- **GOAL OF THE EXERCISE**
Among the records, which lines hold the word "zoom"? Pick them out.

- **EXTRACTED INFORMATION**

──────────────────────────────

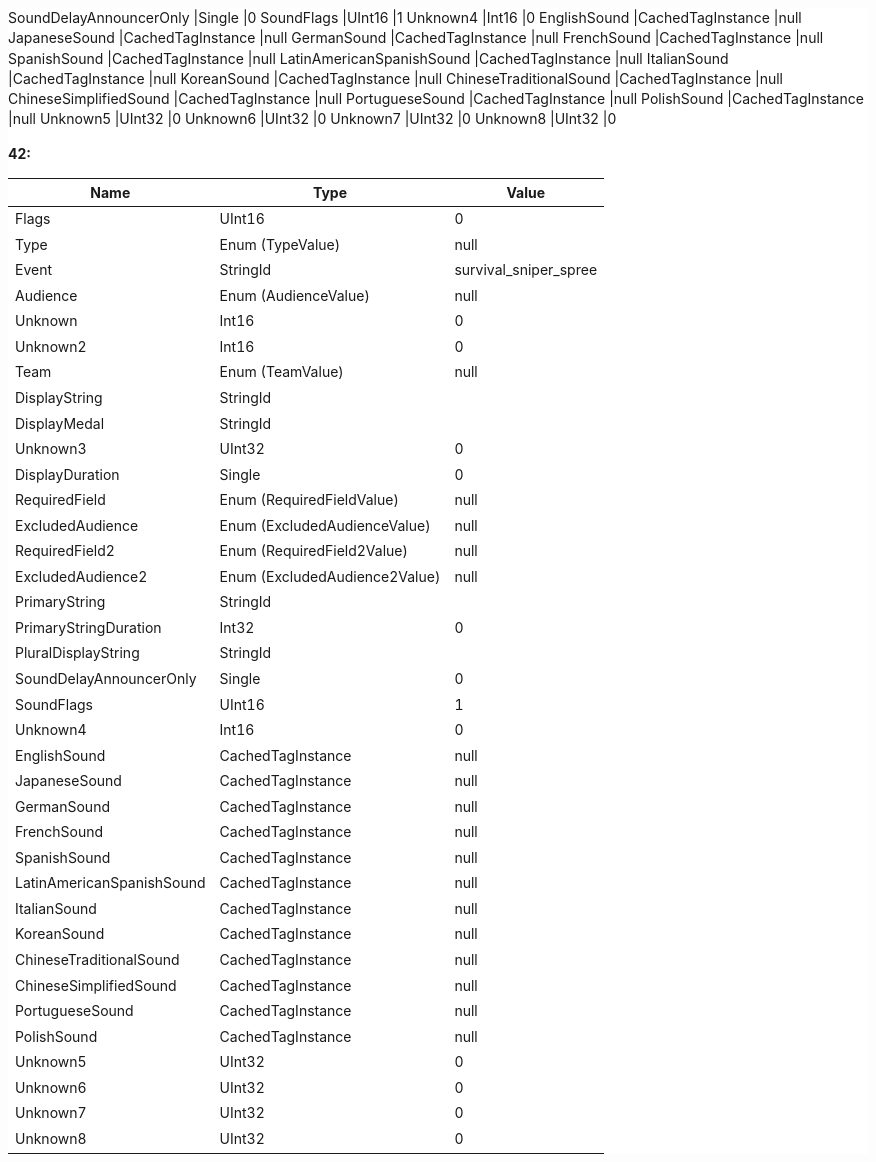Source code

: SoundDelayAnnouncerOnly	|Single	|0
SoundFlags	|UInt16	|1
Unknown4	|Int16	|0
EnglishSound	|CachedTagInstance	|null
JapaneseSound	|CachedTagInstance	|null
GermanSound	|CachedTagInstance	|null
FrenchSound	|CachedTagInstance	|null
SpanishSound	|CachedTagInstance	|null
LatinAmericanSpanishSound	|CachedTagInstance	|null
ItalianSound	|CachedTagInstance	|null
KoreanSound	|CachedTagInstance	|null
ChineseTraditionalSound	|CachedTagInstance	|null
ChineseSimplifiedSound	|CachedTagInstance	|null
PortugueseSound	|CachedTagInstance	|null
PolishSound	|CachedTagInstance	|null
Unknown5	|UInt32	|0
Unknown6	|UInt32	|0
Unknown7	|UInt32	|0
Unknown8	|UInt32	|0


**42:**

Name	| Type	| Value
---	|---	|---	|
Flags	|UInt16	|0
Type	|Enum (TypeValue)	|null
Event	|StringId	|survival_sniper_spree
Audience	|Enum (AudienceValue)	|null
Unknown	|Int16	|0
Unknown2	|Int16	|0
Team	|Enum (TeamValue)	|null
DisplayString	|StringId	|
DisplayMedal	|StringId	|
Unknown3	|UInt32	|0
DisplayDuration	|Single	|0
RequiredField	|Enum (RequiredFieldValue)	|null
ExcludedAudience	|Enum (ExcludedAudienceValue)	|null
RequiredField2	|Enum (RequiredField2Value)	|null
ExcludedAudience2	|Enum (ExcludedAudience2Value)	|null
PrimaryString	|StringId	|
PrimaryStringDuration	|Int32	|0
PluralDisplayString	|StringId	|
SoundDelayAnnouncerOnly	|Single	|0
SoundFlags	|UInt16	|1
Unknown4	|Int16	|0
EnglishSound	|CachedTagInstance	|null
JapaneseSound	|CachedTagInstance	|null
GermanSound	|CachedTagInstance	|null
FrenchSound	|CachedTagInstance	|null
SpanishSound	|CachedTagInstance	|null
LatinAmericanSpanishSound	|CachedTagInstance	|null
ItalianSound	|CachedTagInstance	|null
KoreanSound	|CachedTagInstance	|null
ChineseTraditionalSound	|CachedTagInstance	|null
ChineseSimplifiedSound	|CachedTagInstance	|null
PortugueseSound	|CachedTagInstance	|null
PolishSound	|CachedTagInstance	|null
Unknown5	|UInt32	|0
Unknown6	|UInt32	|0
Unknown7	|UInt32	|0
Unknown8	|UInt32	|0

──────────────────────────────

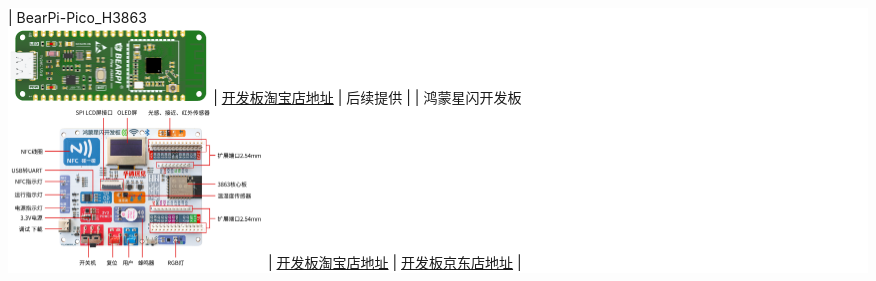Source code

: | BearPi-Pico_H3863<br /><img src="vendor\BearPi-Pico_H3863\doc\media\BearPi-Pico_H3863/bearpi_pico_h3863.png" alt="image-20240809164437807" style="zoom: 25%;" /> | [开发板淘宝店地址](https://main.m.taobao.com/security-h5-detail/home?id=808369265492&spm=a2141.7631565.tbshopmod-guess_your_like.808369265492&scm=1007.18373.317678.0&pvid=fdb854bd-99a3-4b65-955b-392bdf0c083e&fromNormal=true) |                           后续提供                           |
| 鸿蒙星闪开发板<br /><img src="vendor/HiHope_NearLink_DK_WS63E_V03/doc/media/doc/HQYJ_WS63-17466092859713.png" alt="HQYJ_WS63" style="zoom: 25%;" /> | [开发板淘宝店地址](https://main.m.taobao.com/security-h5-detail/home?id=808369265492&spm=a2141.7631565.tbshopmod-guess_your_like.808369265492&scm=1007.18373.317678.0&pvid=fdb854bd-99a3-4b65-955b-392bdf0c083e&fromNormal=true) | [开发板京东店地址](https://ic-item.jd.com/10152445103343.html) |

──────────────────────────────

- **OUTPUT**
: | BearPi-Pico_H3863<br /><img src="vendor\BearPi-Pico_H3863\doc\media\BearPi-Pico_H3863/bearpi_pico_h3863.png" alt="image-20240809164437807" style="zoom: 25%;" /> | [开发板淘宝店地址](https://main.m.taobao.com/security-h5-detail/home?id=808369265492&spm=a2141.7631565.tbshopmod-guess_your_like.808369265492&scm=1007.18373.317678.0&pvid=fdb854bd-99a3-4b65-955b-392bdf0c083e&fromNormal=true) |                           后续提供                           |
| 鸿蒙星闪开发板<br /><img src="vendor/HiHope_NearLink_DK_WS63E_V03/doc/media/doc/HQYJ_WS63-17466092859713.png" alt="HQYJ_WS63" style="zoom: 25%;" /> | [开发板淘宝店地址](https://main.m.taobao.com/security-h5-detail/home?id=808369265492&spm=a2141.7631565.tbshopmod-guess_your_like.808369265492&scm=1007.18373.317678.0&pvid=fdb854bd-99a3-4b65-955b-392bdf0c083e&fromNormal=true) | [开发板京东店地址](https://ic-item.jd.com/10152445103343.html) |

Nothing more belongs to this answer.